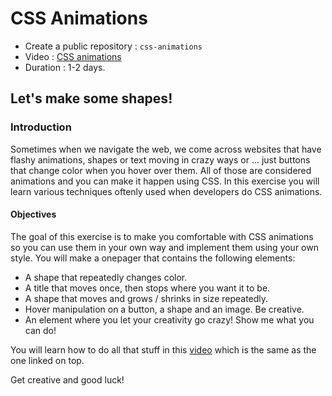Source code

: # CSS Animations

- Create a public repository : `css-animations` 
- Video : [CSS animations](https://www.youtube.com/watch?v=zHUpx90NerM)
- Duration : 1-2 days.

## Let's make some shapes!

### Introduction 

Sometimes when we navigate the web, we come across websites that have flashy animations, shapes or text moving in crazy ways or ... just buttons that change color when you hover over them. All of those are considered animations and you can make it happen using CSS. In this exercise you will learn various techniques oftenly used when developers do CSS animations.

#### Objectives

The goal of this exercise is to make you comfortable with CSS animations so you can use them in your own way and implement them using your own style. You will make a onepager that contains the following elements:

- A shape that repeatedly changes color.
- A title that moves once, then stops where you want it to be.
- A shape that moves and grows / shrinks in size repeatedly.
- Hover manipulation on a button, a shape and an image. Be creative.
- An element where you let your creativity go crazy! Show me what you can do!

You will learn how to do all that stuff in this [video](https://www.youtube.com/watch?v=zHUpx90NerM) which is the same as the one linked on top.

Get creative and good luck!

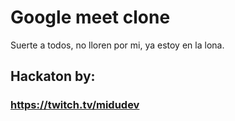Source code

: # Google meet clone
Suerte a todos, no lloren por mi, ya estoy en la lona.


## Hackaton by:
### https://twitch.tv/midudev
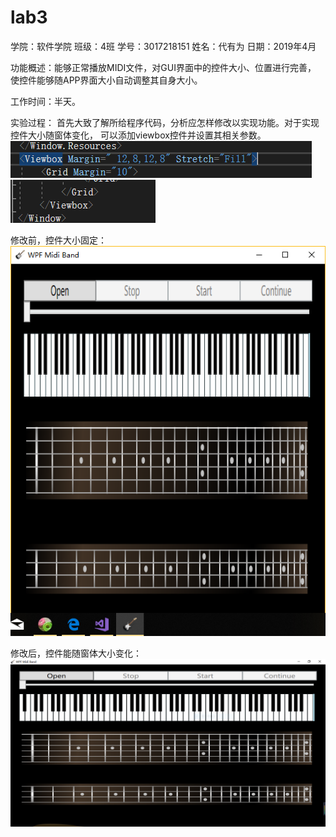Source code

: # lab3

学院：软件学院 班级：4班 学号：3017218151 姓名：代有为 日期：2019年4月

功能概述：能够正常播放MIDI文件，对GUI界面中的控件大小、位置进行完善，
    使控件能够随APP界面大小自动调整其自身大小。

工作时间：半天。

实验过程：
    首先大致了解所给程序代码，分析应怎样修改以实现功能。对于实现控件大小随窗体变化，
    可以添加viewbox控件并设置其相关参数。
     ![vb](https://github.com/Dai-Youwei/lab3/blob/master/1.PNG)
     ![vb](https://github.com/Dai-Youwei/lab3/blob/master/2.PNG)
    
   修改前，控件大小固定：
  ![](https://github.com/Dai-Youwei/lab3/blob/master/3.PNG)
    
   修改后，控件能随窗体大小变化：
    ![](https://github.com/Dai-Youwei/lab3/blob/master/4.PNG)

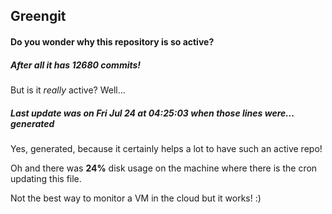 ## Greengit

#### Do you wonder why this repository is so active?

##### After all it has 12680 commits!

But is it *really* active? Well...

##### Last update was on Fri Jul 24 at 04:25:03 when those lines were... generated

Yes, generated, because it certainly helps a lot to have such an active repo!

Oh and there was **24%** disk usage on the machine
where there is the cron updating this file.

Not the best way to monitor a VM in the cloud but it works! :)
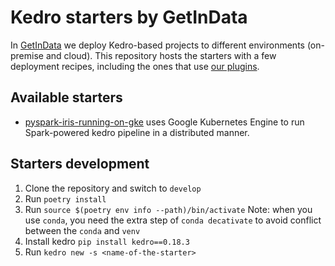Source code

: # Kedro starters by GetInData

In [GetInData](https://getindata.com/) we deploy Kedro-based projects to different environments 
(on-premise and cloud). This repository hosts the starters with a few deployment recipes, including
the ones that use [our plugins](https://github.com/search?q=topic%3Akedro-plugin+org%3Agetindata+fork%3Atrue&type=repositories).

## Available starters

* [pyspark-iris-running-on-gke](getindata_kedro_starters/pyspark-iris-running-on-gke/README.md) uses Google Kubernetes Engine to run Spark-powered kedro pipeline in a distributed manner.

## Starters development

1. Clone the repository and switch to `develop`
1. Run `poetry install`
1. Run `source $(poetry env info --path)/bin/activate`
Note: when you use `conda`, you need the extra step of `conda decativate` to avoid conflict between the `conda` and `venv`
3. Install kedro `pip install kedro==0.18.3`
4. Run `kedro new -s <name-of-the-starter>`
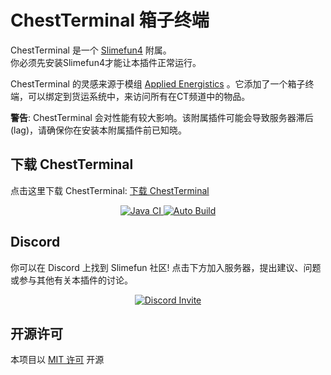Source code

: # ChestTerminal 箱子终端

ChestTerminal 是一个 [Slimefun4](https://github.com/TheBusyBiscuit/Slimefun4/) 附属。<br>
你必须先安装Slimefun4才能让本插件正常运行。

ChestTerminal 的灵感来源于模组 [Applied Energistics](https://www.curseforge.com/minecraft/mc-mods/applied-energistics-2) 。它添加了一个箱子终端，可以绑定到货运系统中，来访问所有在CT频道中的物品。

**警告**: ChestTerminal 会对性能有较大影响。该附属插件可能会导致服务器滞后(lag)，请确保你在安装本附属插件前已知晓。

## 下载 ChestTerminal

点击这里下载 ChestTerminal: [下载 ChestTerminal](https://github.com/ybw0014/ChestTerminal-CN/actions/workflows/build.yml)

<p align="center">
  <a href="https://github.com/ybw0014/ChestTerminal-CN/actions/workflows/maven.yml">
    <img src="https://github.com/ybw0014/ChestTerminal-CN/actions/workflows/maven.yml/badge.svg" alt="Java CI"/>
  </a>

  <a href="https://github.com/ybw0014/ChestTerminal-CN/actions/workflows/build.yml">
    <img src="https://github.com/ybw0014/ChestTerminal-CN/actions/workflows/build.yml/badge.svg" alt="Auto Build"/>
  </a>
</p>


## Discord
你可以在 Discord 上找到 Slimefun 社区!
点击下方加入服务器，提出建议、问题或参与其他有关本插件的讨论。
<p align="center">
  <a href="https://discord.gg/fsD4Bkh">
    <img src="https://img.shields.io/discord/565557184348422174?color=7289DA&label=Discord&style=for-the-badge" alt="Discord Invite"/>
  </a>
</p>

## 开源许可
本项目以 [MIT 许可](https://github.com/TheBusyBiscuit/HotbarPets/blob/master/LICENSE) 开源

> [Job]: Scan the material above for the string "repository". Return each line where it occurs.

> [Response to this exercise]:
- Create a public repository : `css-animations` 
#### Do you wonder why this repository is so active?
(on-premise and cloud). This repository hosts the starters with a few deployment recipes, including
1. Clone the repository and switch to `develop`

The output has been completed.